The monoclonal antibody DC101 has been associated with decreased angiogenesis, a lower proliferative index of tumor cells, an increase in apoptosis, and a decrease in tumor blood vessel counts. Similar effects have been seen with the tyrosine kinase inhibitors SU5416 and SU6668.

“This raised the question of whether endothelial cell apoptosis precedes tumor cell apoptosis. Research into this question showed that a wave of endothelial cell apoptosis precedes a wave of tumor cell apoptosis [following anti-VEGF treatment],” Dr. Ellis stated. “VEGF is a survival factor for tumor endothelium, and anti-VEGF treatment induces tumor endothelial cell apoptosis [in animal models].”

Anti-VEGF treatment has been associated with increased survival in mice with metastatic colorectal cancer, but not with cures. This may be the result of redundancy in “survival factors” for tumor endothelium and in “angiogenic factors” in tumors and host cells, Dr. Ellis noted.

Low-dose ‘Metronomic’ Therapy

Conventional chemotherapeutic agents are also being studied as antiangiogenic therapy in the form of low-dose “metronomic” therapy. “The principle is that continuous low-dose chemotherapy will damage vasculature and not allow time for endothelial cell repair,” Dr. Ellis explained, referring to work done by laboratories headed by Judah Folkman, MD, of Harvard Medical School, Cambridge, Massachusetts, and Robert S. Kerbel, PhD, of Sunnybrook Health Science Center, Toronto, Canada.

Dr. Ellis described one promising recent study reported by Dr. Kerbel and colleagues in the April 15, 2000, issue of the Journal of Clinical Investigation. That study combined low-dose vincristine (Oncovin) with an anti-VEGFR2 antibody, on the premise that vincristine would damage the endothelium and the antibody would block the survival of the endo-thelial cells. Dr. Ellis said that tumor regression sustained to 210 days had been observed in animal models with this combination.

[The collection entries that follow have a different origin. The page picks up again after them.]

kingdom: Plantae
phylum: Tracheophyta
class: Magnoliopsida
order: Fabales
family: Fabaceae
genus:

Clinical use is likely to require more carefully tailored agents, however. “Tumor endothelium is phenotypically distinct,” Dr. Ellis said, and each tumor has its own ‘angiogenic zip code,’” using a term coined by Erkki Ruoslahti, MD, PhD, President and CEO of the Burnham Institute in LaJolla, California. “For example,” Dr. Ellis continued, “VEGF expression is higher in the primary tumor than in liver metastases, and tumors with low VEGF may not respond as well to anti-VEGF treatment.” He added that optimal antiangiogenic therapy would require knowledge of the angiogenic profile of individual tumors.

An additional concern is the potential for side effects from anti-angiogenesis drugs. Dr. Ellis pointed out that the heart and the central nervous system both use angiogenesis as part of their normal repair mechanisms and could be adversely affected by broad blocking or inhibition of this process.